[What you will do]
Can you reproduce the text of every one of the records below, line for line and character for character, without altering anything?

[Working data]
^^^^^^^^^^^^^^^^
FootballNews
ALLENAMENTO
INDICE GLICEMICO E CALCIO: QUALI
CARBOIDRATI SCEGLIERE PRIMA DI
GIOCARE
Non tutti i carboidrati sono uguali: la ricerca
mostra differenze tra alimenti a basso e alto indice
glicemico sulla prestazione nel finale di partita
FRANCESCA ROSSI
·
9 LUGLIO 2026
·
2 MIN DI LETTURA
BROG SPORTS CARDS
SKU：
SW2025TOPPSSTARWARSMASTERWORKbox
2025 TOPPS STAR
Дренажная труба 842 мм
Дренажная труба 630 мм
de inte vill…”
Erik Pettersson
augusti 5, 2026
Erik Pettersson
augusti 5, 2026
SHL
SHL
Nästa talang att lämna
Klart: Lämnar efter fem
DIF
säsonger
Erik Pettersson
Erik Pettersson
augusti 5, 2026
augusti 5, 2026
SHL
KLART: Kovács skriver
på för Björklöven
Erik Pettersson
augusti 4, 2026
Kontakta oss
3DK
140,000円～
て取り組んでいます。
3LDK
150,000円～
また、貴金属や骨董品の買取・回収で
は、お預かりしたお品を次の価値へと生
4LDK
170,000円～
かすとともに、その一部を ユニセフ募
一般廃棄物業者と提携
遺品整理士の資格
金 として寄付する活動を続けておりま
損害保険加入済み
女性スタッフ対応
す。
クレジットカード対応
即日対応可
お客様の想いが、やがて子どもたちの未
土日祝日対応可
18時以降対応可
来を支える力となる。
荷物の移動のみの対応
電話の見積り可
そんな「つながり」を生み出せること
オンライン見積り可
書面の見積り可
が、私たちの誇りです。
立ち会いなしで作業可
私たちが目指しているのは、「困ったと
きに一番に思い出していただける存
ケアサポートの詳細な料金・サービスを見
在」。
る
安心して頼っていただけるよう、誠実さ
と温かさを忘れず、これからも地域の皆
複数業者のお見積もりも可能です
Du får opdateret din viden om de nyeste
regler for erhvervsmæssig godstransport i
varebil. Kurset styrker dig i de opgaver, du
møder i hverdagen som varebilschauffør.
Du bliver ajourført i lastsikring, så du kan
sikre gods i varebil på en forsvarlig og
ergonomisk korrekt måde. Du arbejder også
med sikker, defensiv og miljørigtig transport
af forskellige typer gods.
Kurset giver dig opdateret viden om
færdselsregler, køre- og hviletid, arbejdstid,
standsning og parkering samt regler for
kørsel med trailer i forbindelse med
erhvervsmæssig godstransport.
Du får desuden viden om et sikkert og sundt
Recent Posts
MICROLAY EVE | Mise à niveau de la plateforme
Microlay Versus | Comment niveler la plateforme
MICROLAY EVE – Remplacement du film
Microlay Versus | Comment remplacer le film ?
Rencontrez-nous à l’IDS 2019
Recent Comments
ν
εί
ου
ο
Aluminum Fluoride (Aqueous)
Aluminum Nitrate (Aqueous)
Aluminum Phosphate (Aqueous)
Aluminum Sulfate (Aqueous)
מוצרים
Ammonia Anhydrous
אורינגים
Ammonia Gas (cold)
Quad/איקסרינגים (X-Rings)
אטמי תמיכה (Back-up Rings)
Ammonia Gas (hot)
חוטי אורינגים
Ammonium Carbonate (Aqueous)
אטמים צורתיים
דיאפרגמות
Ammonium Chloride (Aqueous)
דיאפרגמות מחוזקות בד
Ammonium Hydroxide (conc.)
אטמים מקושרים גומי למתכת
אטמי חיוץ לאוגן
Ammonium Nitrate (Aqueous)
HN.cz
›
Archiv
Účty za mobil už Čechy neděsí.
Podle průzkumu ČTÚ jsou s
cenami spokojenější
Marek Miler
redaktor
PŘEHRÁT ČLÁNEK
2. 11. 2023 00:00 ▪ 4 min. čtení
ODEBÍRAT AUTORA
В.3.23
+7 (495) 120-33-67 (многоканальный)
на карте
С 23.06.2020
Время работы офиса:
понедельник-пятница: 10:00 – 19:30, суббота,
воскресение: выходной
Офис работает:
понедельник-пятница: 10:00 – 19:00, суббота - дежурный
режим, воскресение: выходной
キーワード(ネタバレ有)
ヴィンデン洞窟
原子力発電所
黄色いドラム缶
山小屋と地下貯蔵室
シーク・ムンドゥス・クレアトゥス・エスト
^^^^^^^^^^^^^^^^
[Your response]
FootballNews
ALLENAMENTO
INDICE GLICEMICO E CALCIO: QUALI
CARBOIDRATI SCEGLIERE PRIMA DI
GIOCARE
Non tutti i carboidrati sono uguali: la ricerca
mostra differenze tra alimenti a basso e alto indice
glicemico sulla prestazione nel finale di partita
FRANCESCA ROSSI
·
9 LUGLIO 2026
·
2 MIN DI LETTURA
BROG SPORTS CARDS
SKU：
SW2025TOPPSSTARWARSMASTERWORKbox
2025 TOPPS STAR
Дренажная труба 842 мм
Дренажная труба 630 мм
de inte vill…”
Erik Pettersson
augusti 5, 2026
Erik Pettersson
augusti 5, 2026
SHL
SHL
Nästa talang att lämna
Klart: Lämnar efter fem
DIF
säsonger
Erik Pettersson
Erik Pettersson
augusti 5, 2026
augusti 5, 2026
SHL
KLART: Kovács skriver
på för Björklöven
Erik Pettersson
augusti 4, 2026
Kontakta oss
3DK
140,000円～
て取り組んでいます。
3LDK
150,000円～
また、貴金属や骨董品の買取・回収で
は、お預かりしたお品を次の価値へと生
4LDK
170,000円～
かすとともに、その一部を ユニセフ募
一般廃棄物業者と提携
遺品整理士の資格
金 として寄付する活動を続けておりま
損害保険加入済み
女性スタッフ対応
す。
クレジットカード対応
即日対応可
お客様の想いが、やがて子どもたちの未
土日祝日対応可
18時以降対応可
来を支える力となる。
荷物の移動のみの対応
電話の見積り可
そんな「つながり」を生み出せること
オンライン見積り可
書面の見積り可
が、私たちの誇りです。
立ち会いなしで作業可
私たちが目指しているのは、「困ったと
きに一番に思い出していただける存
ケアサポートの詳細な料金・サービスを見
在」。
る
安心して頼っていただけるよう、誠実さ
と温かさを忘れず、これからも地域の皆
複数業者のお見積もりも可能です
Du får opdateret din viden om de nyeste
regler for erhvervsmæssig godstransport i
varebil. Kurset styrker dig i de opgaver, du
møder i hverdagen som varebilschauffør.
Du bliver ajourført i lastsikring, så du kan
sikre gods i varebil på en forsvarlig og
ergonomisk korrekt måde. Du arbejder også
med sikker, defensiv og miljørigtig transport
af forskellige typer gods.
Kurset giver dig opdateret viden om
færdselsregler, køre- og hviletid, arbejdstid,
standsning og parkering samt regler for
kørsel med trailer i forbindelse med
erhvervsmæssig godstransport.
Du får desuden viden om et sikkert og sundt
Recent Posts
MICROLAY EVE | Mise à niveau de la plateforme
Microlay Versus | Comment niveler la plateforme
MICROLAY EVE – Remplacement du film
Microlay Versus | Comment remplacer le film ?
Rencontrez-nous à l’IDS 2019
Recent Comments
ν
εί
ου
ο
Aluminum Fluoride (Aqueous)
Aluminum Nitrate (Aqueous)
Aluminum Phosphate (Aqueous)
Aluminum Sulfate (Aqueous)
מוצרים
Ammonia Anhydrous
אורינגים
Ammonia Gas (cold)
Quad/איקסרינגים (X-Rings)
אטמי תמיכה (Back-up Rings)
Ammonia Gas (hot)
חוטי אורינגים
Ammonium Carbonate (Aqueous)
אטמים צורתיים
דיאפרגמות
Ammonium Chloride (Aqueous)
דיאפרגמות מחוזקות בד
Ammonium Hydroxide (conc.)
אטמים מקושרים גומי למתכת
אטמי חיוץ לאוגן
Ammonium Nitrate (Aqueous)
HN.cz
›
Archiv
Účty za mobil už Čechy neděsí.
Podle průzkumu ČTÚ jsou s
cenami spokojenější
Marek Miler
redaktor
PŘEHRÁT ČLÁNEK
2. 11. 2023 00:00 ▪ 4 min. čtení
ODEBÍRAT AUTORA
В.3.23
+7 (495) 120-33-67 (многоканальный)
на карте
С 23.06.2020
Время работы офиса:
понедельник-пятница: 10:00 – 19:30, суббота,
воскресение: выходной
Офис работает:
понедельник-пятница: 10:00 – 19:00, суббота - дежурный
режим, воскресение: выходной
キーワード(ネタバレ有)
ヴィンデン洞窟
原子力発電所
黄色いドラム缶
山小屋と地下貯蔵室
シーク・ムンドゥス・クレアトゥス・エスト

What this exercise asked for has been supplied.